Analyzing the Systemic Response
Using concepts from evolutionary medicine, he then introduced the idea that the neuroendocrine immune network has been positively selected to serve short-lived inflammation (e.g., infectious diseases). He rejected the notion that genes have been positively selected for CIDs over time and emphasized that the genes linked to rheumatic diseases (such as HLA DR4) are for short-lived inflammatory reactions (for example, to overcome Dengue hemorrhagic fever).
According to Dr. Straub’s theory, interactions of the immune, nervous, and endocrine systems are necessary for energy and volume regulation and are positively selected for acute short-lived inflammation.
In systemic disease sequelae of CIDs, he said, important adaptive programs are switched on to support acute, but not chronic, energy-consuming inflammation, and this has desolate consequences for the rest of the body.
“When inflammation occurs, the immune system is demanding energy-rich fuels and stops the other supersystem.

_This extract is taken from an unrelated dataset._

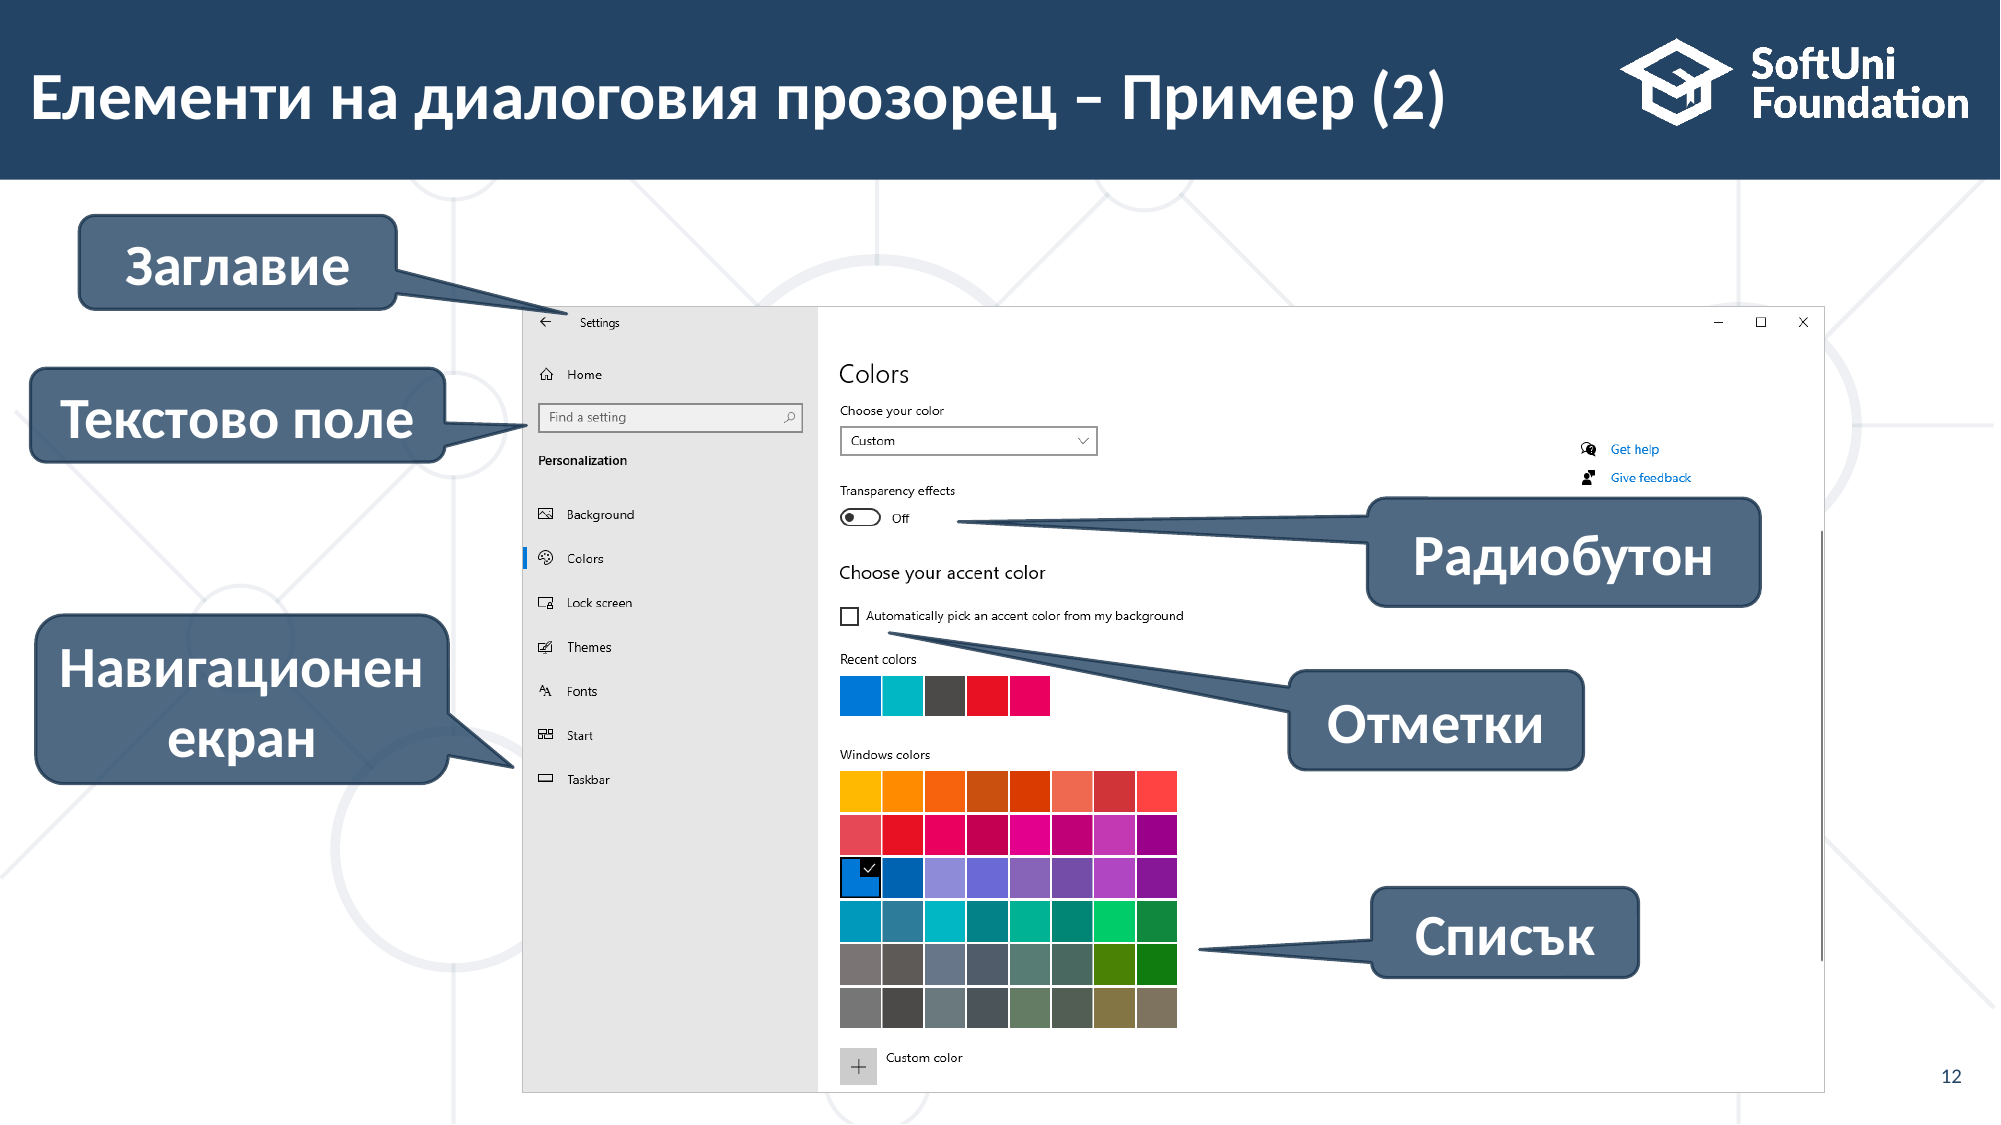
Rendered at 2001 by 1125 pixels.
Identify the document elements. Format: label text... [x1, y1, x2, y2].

This demand reaction has been positively selected to overcome infectious diseases,” he said. “Long-term use of the demand reaction leads to unwanted disease sequelae in chronically inflamed patients.”
He walked participants through a number of examples to illustrate these desolate consequences or disease sequelae of CIDs when adaptive programs are switched on over the long term (see Table 1).
Energy Demand: The Unifying Concept
These examples of disease sequelae of CIDs highlight the central theme of Dr. Straub’s hypothesis. “Energy homeostasis is the common denominator of the systemic disease sequelae in chronic inflammatory disease,” he said.
He ended his talk by highlighting data that show that even slight increases in serum IL-6 elevates energy expenditure and starts the energy appeal reaction in humans, and that gradual increases in serum IL-6 occur naturally as people age. In people with chronic inflammatory diseases, however, this gradual increase is escalated and results in accelerated aging and premature age-related diseases.
For Dr. Straub, the new model or hypothesis emphasizes the importance of inflammation and controlling it. His key message to clinicians: “Keep inflammation as low as possible in order to stop the energy-demanding immune system,” he said, with the desired aim to achieve a C-reactive protein target in the normal range.